What are discourse markers?5 answersDiscourse markers are words or phrases that indicate the structure of discourse by signaling the beginning of a new topic or connecting sentences, clauses, and paragraphs. They lack semantic content but play a role in discourse coherence and participants' attitudes. Scholars have studied discourse markers from various theoretical frameworks and have identified their linguistic properties, such as being short and reduced phonologically, sentence initial syntactically, and lacking propositional meaning semantically. Discourse markers have been attributed with multiple functions, including discourse connectors, turn takers, confirmation seekers, and attitude markers. They are prevalent in speech, more commonly used by women, and can serve as conversational monitoring devices. Some researchers propose that discourse markers should be considered a well-defined pragmatic category within the grammar of a language. Political discourse also utilizes discourse markers to influence the audience.
How is focus marked in different languages?5 answersFocus marking varies across languages and is influenced by factors such as syntax, prosody, and discourse style. In Romance languages, focus is associated with the nuclear pitch accent and can be shifted from its default position depending on the syntactic position of the focus. Subject inversion is characteristic of focus structures that cover the whole sentence or a single constituent. Presentational constructions are used to mark broad focus and avoid ambiguity. In Spanish, word order and intonation are used to mark focus to different degrees depending on the language variety, focused constituent, and focus type. In Tsimshianic and Chadic languages, verum focus is not realized in the same way as ordinary alternative focus, suggesting a distinction between the two. The choice of focus markers in Spanish is conditioned by different factors in different locales and discourse styles.

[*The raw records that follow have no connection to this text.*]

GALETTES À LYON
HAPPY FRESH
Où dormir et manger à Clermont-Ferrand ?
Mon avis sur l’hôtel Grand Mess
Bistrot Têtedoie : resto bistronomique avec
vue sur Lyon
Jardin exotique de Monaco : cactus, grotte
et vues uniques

What are some related studies about semantic prosody in political discourse?5 answersSemantic prosody in political discourse has been the focus of several related studies. Sayaheen and Malkawi compiled a corpus of King Abdullah II's speeches in Arabic and English to analyze the collocations associated with selected nouns, revealing variations in collocations and noun occurrence, suggesting different ideologies. Kawai examined the role of intonation in manipulating audiences in River Plate Spanish political discourse, showing how rising intonation can be used to make information more accessible and divert attention from critical information. Silva Moura investigated the prosodic parameters of irony in political debates, finding that adjustments in F0 behaviors and duration act as clues for recognizing irony. Hu, Chen, Quené, and Sanders explored the impact of prosody, specifically the prosody of the causal connective "so" in English, on listeners' interpretation of causality, finding that prosodic features influenced listeners' choices of subjective or objective continuations. Alexiyevets studied the prosodic variations of viewpoint in English political discourse, focusing on auditory analysis of presentations delivered by politicians.